### PROMPT
Show all lines from the listing below that contain "pieces".

### EXERCISE INPUT
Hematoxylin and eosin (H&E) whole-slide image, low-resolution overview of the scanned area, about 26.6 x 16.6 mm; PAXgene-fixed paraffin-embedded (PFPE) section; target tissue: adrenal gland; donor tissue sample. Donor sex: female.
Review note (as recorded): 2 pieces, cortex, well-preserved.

...

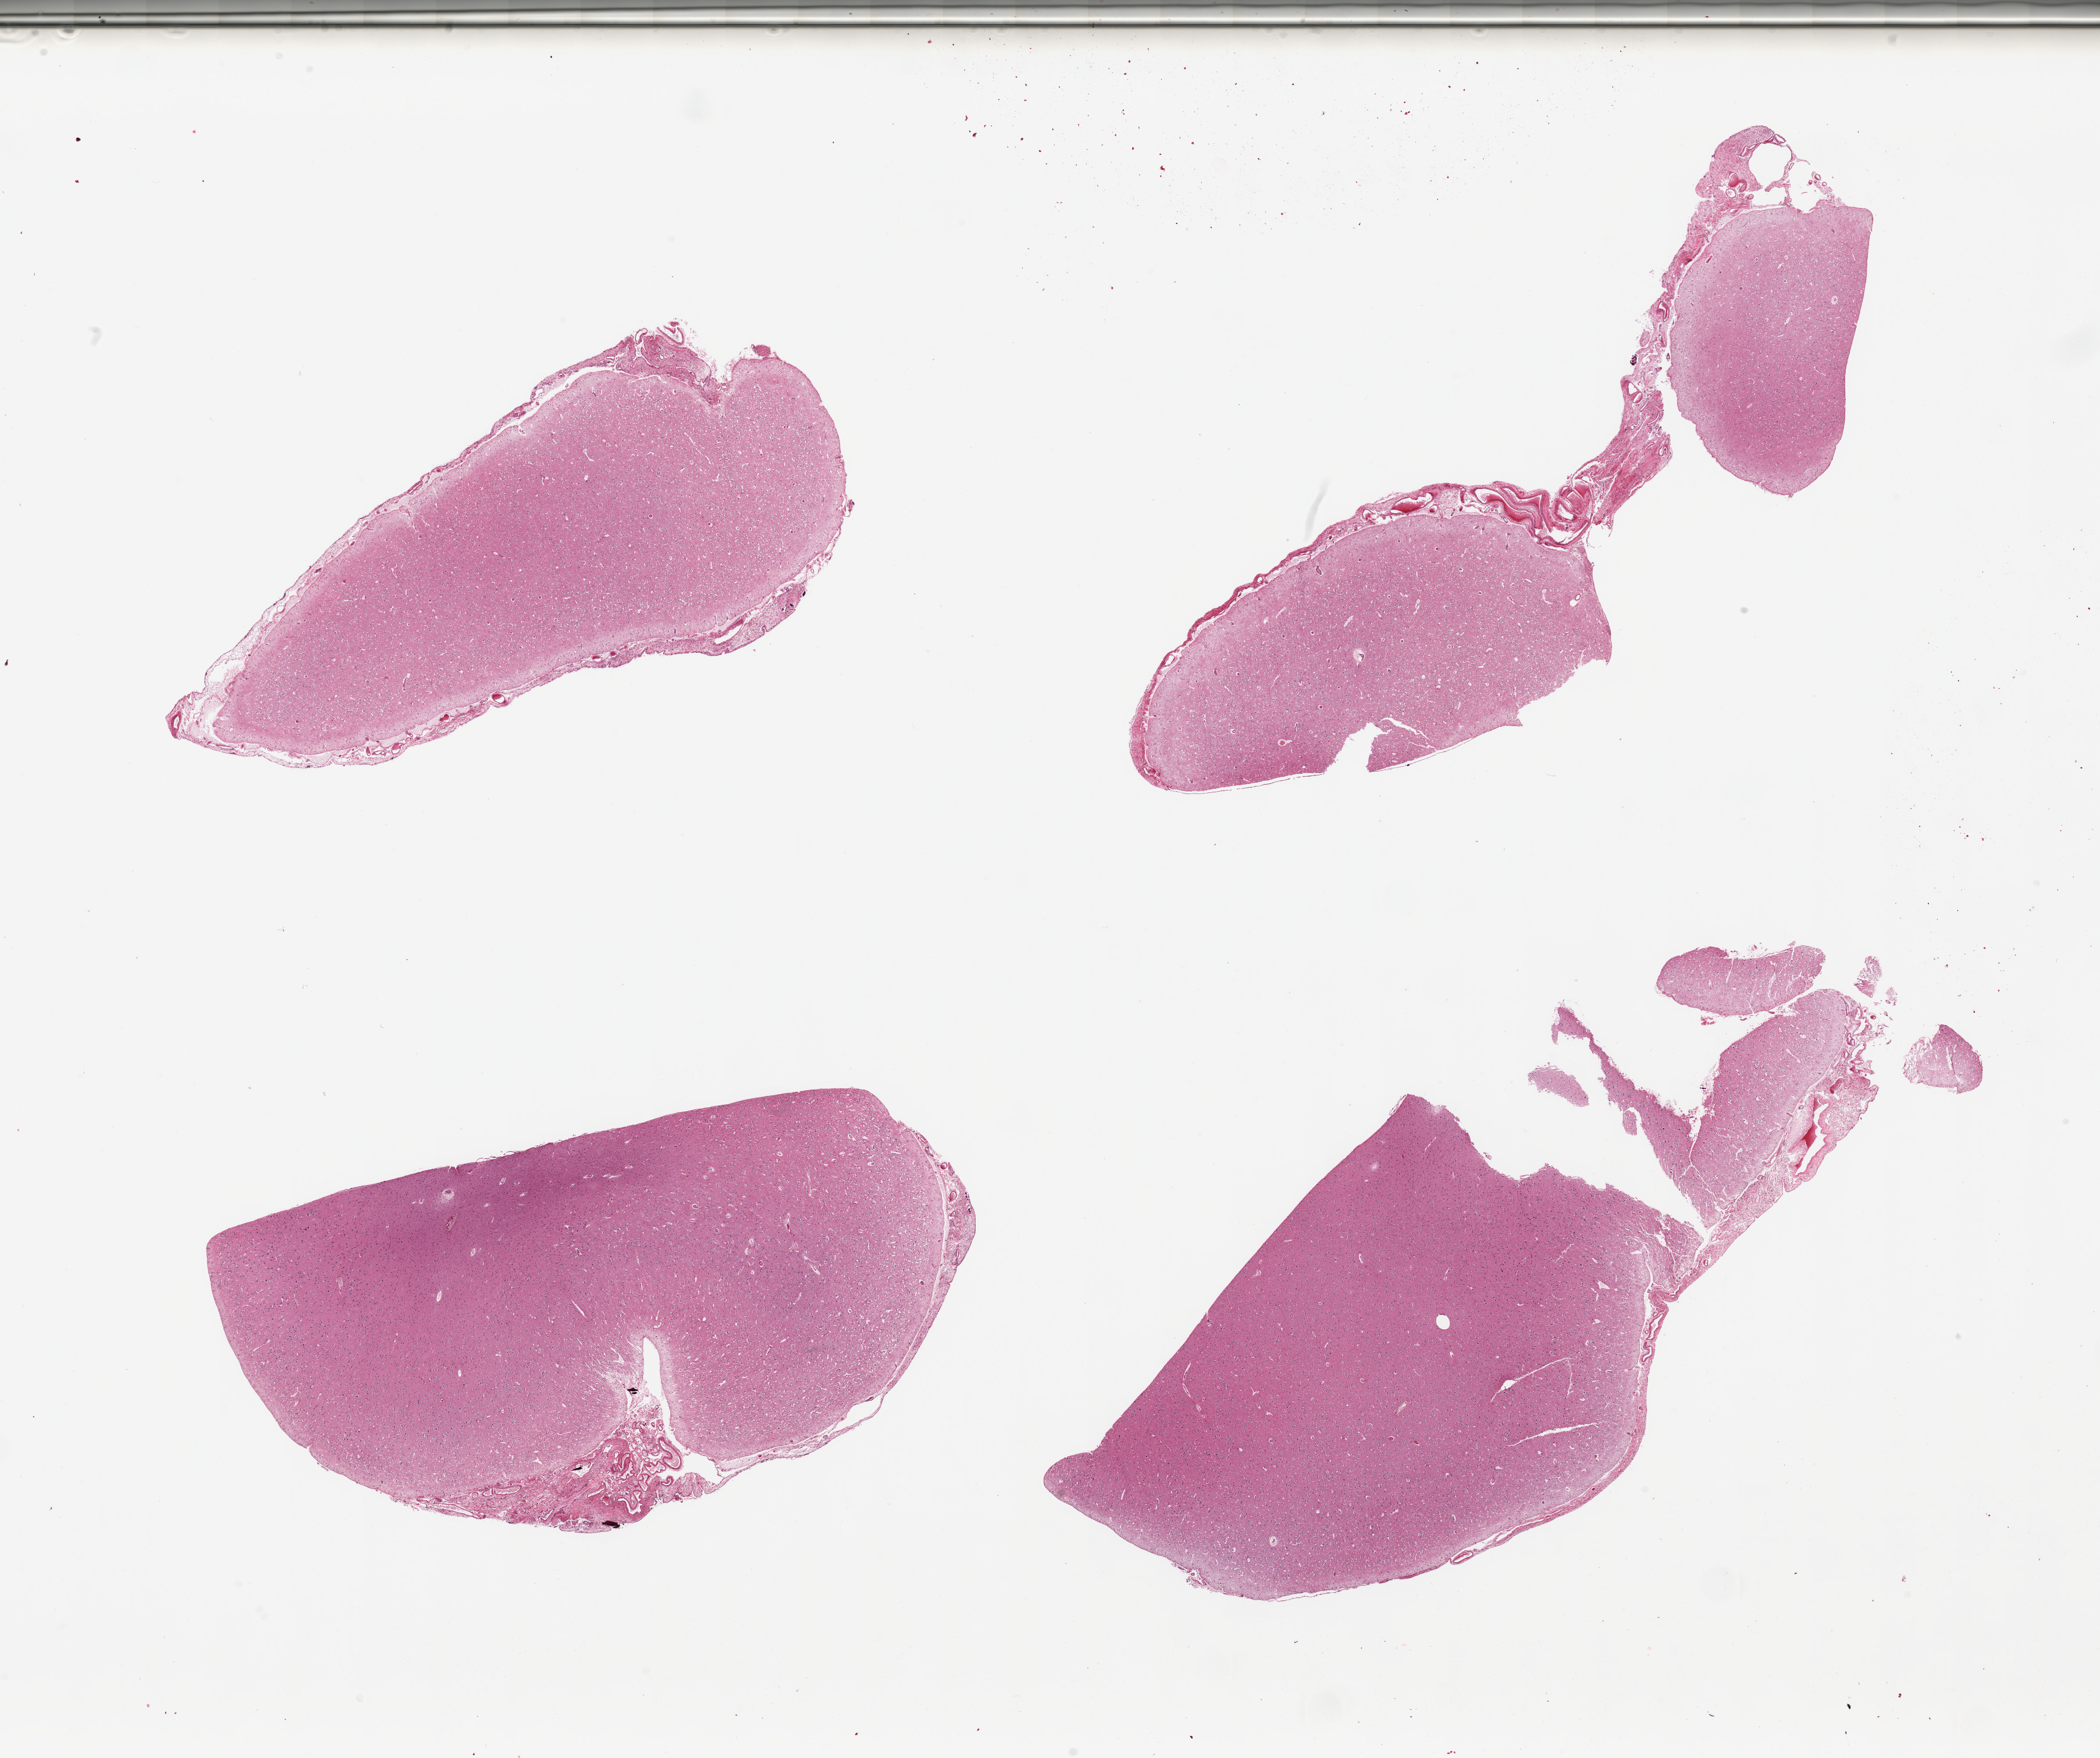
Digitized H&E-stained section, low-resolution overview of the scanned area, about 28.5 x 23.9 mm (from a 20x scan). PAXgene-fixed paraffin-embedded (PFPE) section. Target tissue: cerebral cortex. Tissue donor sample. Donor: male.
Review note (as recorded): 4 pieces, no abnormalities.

### TASK SOLUTION
Review note (as recorded): 2 pieces, cortex, well-preserved.
Review note (as recorded): 4 pieces, no abnormalities.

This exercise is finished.